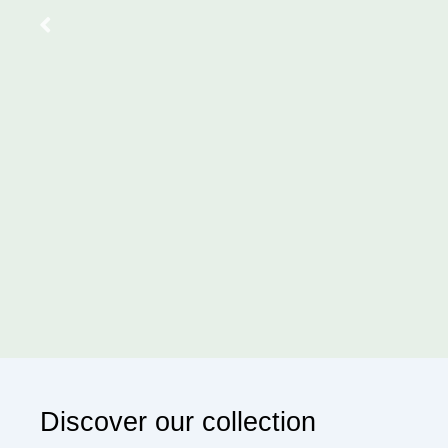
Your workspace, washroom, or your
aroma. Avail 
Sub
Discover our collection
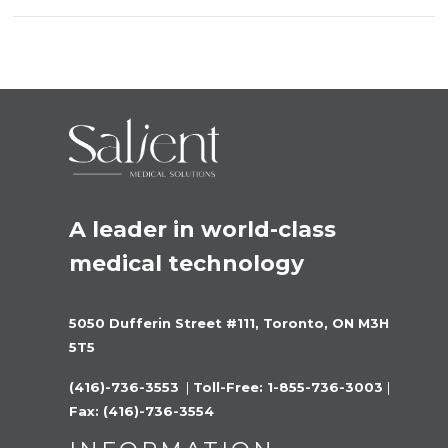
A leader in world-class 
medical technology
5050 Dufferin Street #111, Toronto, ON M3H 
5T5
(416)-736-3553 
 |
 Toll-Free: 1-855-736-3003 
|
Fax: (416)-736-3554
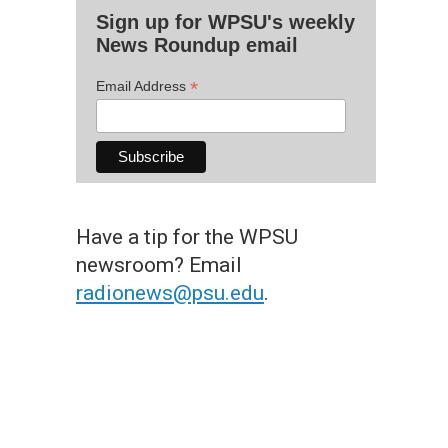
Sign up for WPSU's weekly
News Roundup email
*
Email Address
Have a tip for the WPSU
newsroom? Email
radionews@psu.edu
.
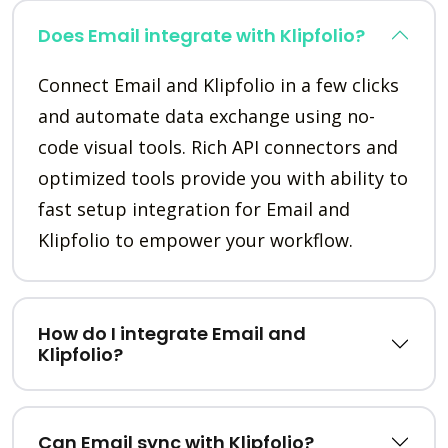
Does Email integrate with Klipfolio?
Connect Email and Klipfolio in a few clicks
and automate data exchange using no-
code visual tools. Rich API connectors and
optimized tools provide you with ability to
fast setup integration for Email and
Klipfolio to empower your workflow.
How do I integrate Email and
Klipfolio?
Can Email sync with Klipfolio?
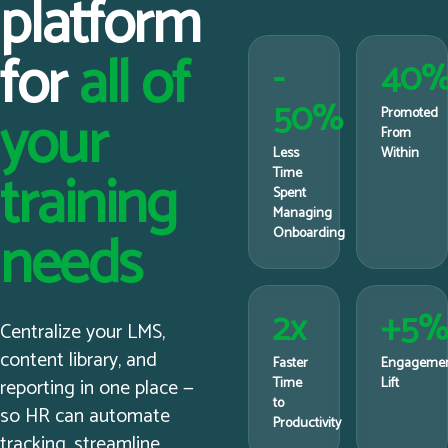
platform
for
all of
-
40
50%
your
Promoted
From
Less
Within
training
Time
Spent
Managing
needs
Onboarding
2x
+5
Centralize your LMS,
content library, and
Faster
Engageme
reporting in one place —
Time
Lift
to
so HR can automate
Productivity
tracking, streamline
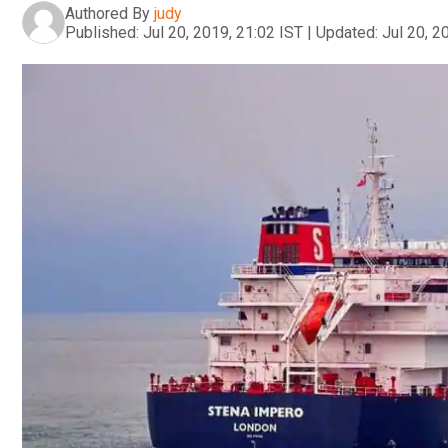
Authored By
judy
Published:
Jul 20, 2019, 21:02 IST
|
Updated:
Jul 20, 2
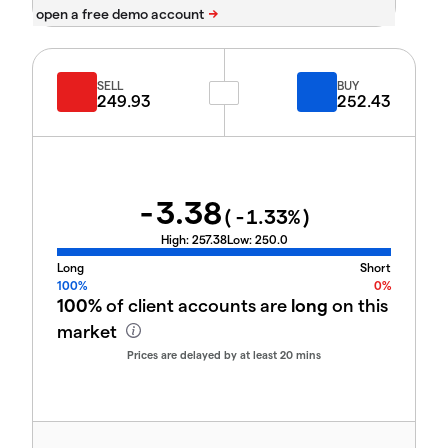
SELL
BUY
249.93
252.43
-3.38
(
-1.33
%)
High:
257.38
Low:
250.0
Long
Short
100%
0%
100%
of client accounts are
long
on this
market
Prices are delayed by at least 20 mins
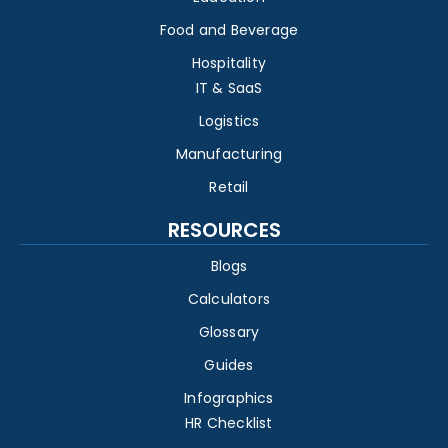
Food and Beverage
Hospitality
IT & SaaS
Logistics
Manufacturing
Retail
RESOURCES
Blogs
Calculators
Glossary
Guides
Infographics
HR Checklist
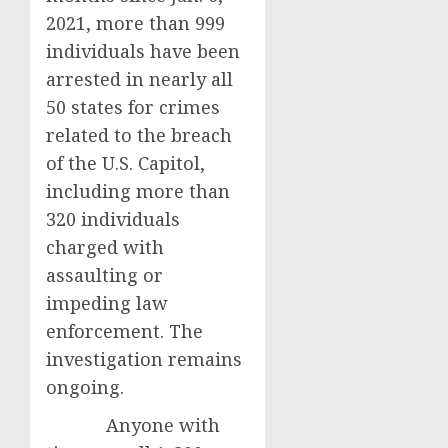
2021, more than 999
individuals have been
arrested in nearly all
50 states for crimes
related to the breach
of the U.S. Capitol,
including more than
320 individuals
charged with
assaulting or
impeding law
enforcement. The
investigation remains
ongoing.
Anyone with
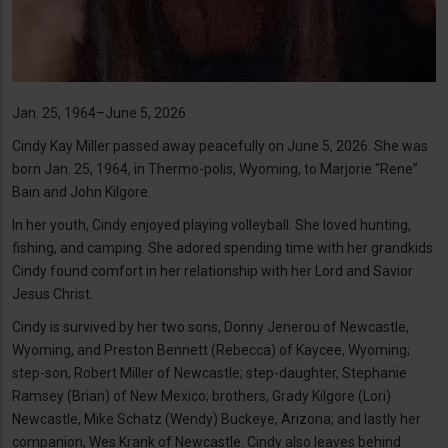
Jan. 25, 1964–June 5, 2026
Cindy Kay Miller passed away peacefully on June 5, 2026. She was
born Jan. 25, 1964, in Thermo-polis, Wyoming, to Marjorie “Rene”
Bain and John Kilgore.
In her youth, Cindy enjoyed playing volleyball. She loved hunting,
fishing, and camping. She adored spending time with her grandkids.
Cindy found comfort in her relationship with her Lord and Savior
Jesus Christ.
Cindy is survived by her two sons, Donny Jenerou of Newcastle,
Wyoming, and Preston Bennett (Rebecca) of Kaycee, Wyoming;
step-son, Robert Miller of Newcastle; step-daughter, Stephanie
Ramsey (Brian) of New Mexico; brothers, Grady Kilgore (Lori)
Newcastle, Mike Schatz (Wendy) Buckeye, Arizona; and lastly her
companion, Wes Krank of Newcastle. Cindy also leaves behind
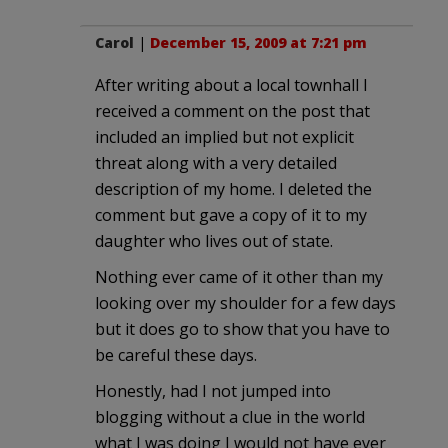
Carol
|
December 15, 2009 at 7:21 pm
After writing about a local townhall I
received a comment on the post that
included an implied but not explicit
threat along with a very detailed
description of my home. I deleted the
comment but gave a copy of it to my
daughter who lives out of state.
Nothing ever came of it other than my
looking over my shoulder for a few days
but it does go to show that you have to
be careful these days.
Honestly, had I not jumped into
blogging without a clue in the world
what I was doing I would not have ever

◆ ◆ ◆ ◆ ◆

> **ASSIGNED TASK**: When the word "more" occurs in a line above, list that line.

> **REPLY**:
2021, more than 999
including more than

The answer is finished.